Neste momento, não só nas margens do Mar do Leste, mas também em outro canto do continente…

*Screech…* Num grito agudo e muito excitado, um pássaro preto como azeviche, com três plumas esvoaçando atrás de si como uma fênix, repentinamente circulou no ar e, em seguida, disparou em direção às profundezas das nuvens.

Ela era linda. Os pontinhos negros, semelhantes a estrelas, que saíam de suas três plumas a cada movimento, mesmo que mínimo, criando um rastro brilhante e hipnotizante que desaparecia lentamente na distância, só aumentavam sua beleza e elegância.

Essa era a Fênix Demoníaca, a ave mutante mais misteriosa do continente, dotada do poder da premonição.

Anos atrás, ela já havia vislumbrado a chegada da Terceira Maré de Energia Espiritual.

Usando suas habilidades de previsão, ela encontrou um lugar onde as barreiras espaciais eram mais fracas e permaneceu lá por três anos.

E então, ela esperou e esperou… até hoje…

*Crack…* Com um som seco e estilhaçado, o espaço se despedaçou subitamente nas profundezas das nuvens como um espelho. Ao mesmo tempo, uma névoa fina e colorida começou a emanar do espaço fragmentado.

*Screech…* Em meio à névoa colorida, a Fênix Demoníaca soltou um grito de extrema excitação ao dobrar as asas, trazendo-as para o peito, com suas plumas balançando levemente, criando raios de luz estelar.

Assim, ela iniciou sua transformação final.

Não foi apenas uma transformação em força, mas também uma transformação na linhagem sanguínea.

Ela finalmente acolheu o chamado de sua antiga linhagem.

Em comparação com os encontros acidentais e as jornadas dessas Bestas Mutantes e até mesmo dos Humanos, houve um lugar que recorreu a meios extremamente violentos.

[Quebrem-se para mim!]

Gritou uma voz com um rugido poderoso, fazendo tremer todas as Montanhas Nebulosas.

Logo em seguida, inúmeras Bestas Mutantes, para seu horror, testemunharam uma raiz tão longa que parecia conectar o Céu e a Terra, irrompendo do solo e chicoteando impiedosamente em direção ao céu.

O vento chicoteou com tanta força que o vendaval que criou derrubou até mesmo as Bestas Mutantes de Terceira Ordem, embora apenas um pouco.

A energia espiritual que emanava dali fazia com que inúmeras Bestas Mutantes se sentissem sufocadas.

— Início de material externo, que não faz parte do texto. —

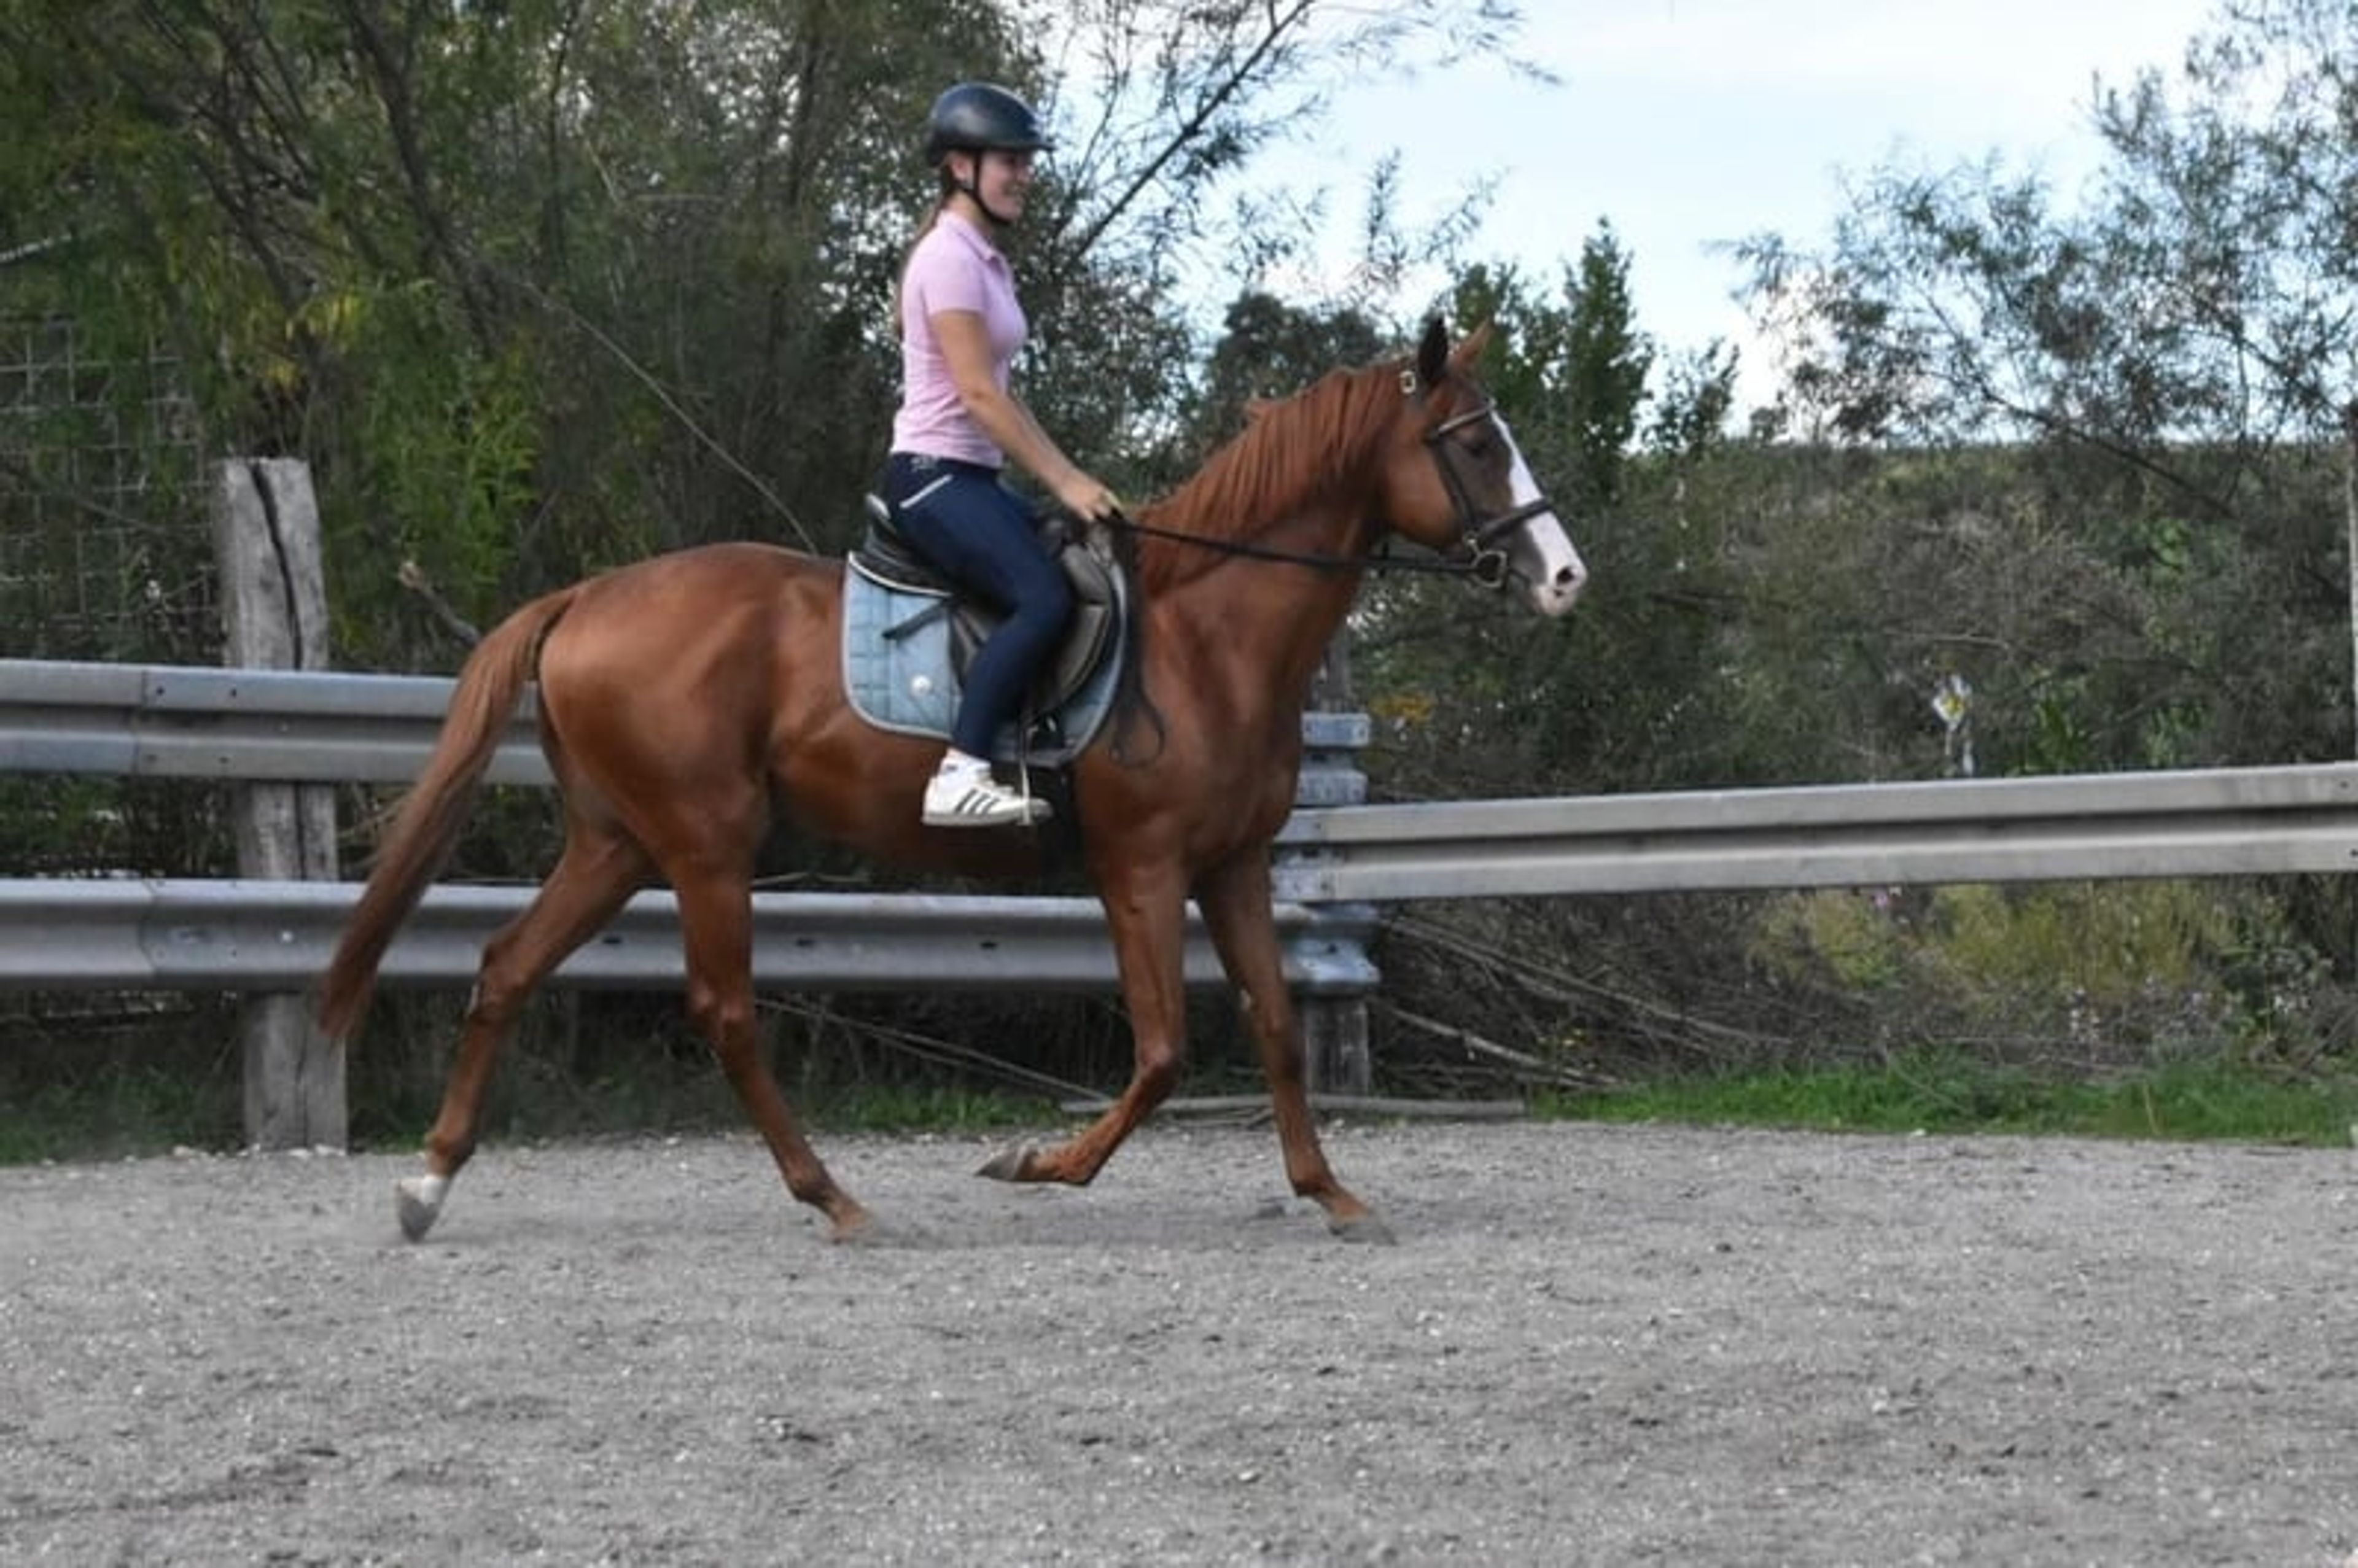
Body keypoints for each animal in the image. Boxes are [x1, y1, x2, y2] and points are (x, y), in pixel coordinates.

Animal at [317, 316, 1587, 1245]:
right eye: (1476, 443)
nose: (1566, 576)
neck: (1208, 636)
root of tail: (587, 596)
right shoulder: (1143, 866)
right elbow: (1165, 1050)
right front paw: (1039, 1162)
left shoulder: (1232, 866)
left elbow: (1273, 1023)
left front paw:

Agora, sob um golpe tão terrível, tudo tremeu violentamente com um estalo ensurdecedor antes que o céu, como um espelho, se estilhaçasse.

Para aumentar ainda mais o temor, essa destruição não se limitou a cem metros, ou mesmo a mil metros, mas se estendeu por milhares de quilômetros.

Ao mesmo tempo, inúmeras Bestas Mutantes viram repentinamente um mar no espaço despedaçado, avançando em sua direção.

*Splash, splash…* Pareciam ondas rugindo, mas na verdade eram bastante coloridas, tingindo até o céu com uma infinidade de cores.